Par exemple, un revenu de base muni­ci­pal fut lancé à La Corogne en 2016 afin d’aider les plus pauvres :

Au moins 532 euros men­suels par foyer, pour une mesure qui devrait béné­fi­cier à une four­chette de 500 à 1000 familles parmi les plus dému­nies de la ville. […] À Barcelone, la nou­velle mairie est par­ve­nue à sécu­ri­ser le finan­ce­ment du très coû­teux chan­tier d’extension d’une ligne de métro pour relier le centre et la zone franche, un sec­teur indus­triel et popu­laire à proxi­mité du port. En paral­lèle, l’exécutif veut faire bais­ser d’un cin­quième le trafic auto­mo­bile, en redes­si­nant le damier de cer­tains quar­tiers de la capi­tale où près de 60 % des rues, à terme, pour­raient être ren­dues aux pié­tons (p. 144).

Autrement dit, les choses bougent, mais pas tou­jours à la vitesse sou­hai­tée. D’autres pro­blèmes peuvent encore surgir, comme la récu­pé­ra­tion des franges actives des mou­ve­ments sociaux, ou l’institutionnalisation rapide du muni­ci­pa­lisme par la réa­lité du pou­voir. Lamant pose donc le diag­nos­tic sui­vant :

Le bilan des mai­ries indi­gnées se résu­me­rait-il à une série de com­pro­mis pro­gres­sistes et de retraites tac­tiques pas tou­jours relui­santes ? Il est encore trop tôt pour éva­luer les effets de poli­tiques publiques qui s’enclenchent à peine, dans un contexte poli­tique natio­nal instable et contre la résis­tance des pou­voirs tra­di­tion­nels qui s’accrochent plus que jamais. Mais les pla­te­formes peuvent reven­di­quer, d’ores et déjà, des succès très concrets, qui prouvent aux scep­tiques qu’il est pos­sible de rem­por­ter des batailles signi­fi­ca­tives à l’échelle locale (p. 143).

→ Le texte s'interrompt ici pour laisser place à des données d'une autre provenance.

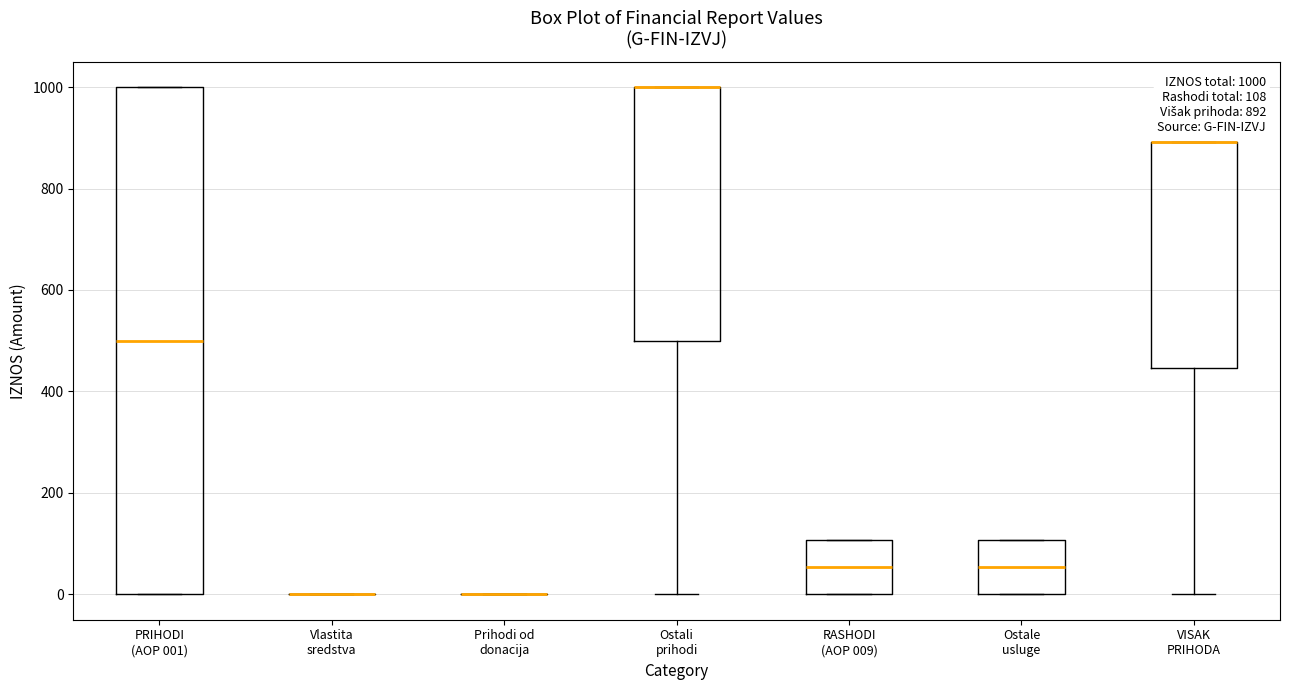

Comparing the boxes themselves (not the whiskers), which one is the tallest?

PRIHODI (AOP 001)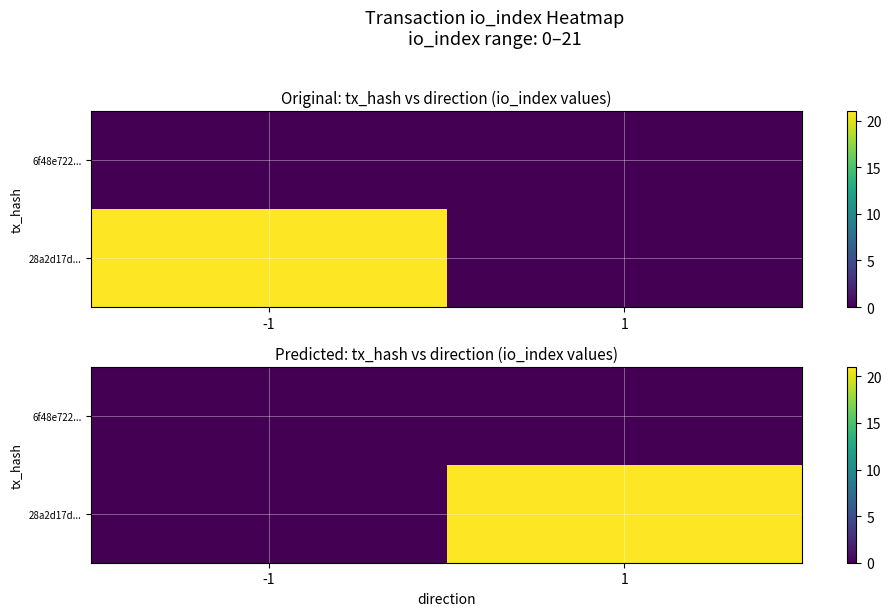

Is it true that 28a2d17d... equals 38 at 1?

False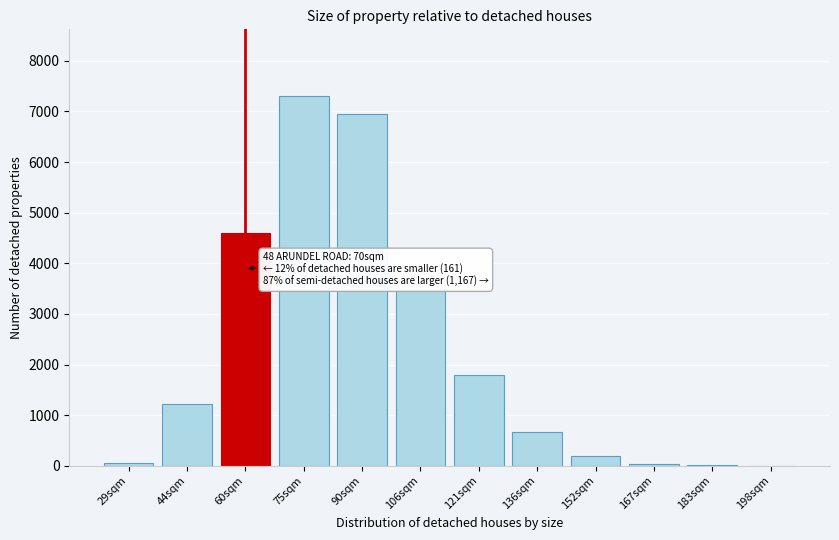

At which category does the chart reach its peak across all series?

75sqm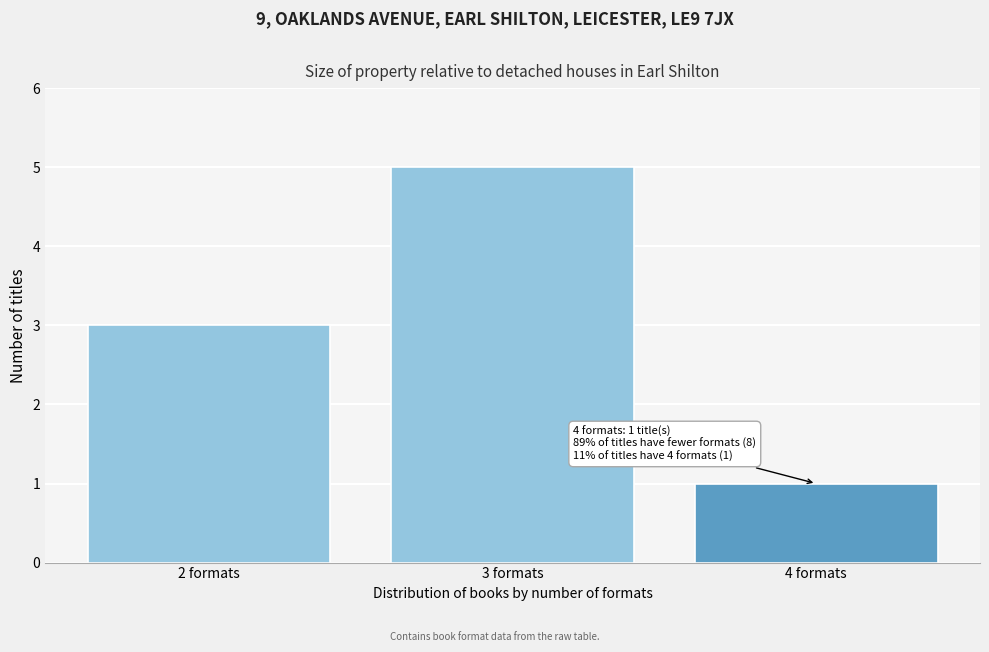

Reading left to right, what are all the values shown in this chart?

2 formats=3	3 formats=5	4 formats=1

Pour conclure, le livre de Ludovic Lamant est un ouvrage incon­tour­nable sur les mai­ries rebelles d’Espagne, les­quelles consti­tuent, à plu­sieurs égards, l’un des prin­ci­paux labo­ra­toires du renou­vel­le­ment de la gauche radi­cale au XXIe siècle. Le muni­ci­pa­lisme, loin d’être une simple idée, est un mou­ve­ment effec­tif et vivant qui réin­vente déjà le projet éman­ci­pa­teur, son ima­gi­naire, ses méthodes d’organisation et ses pers­pec­tives stra­té­giques, en jetant les bases d’une nou­velle société qui existe déjà, en germe, dans cer­taines villes rebelles.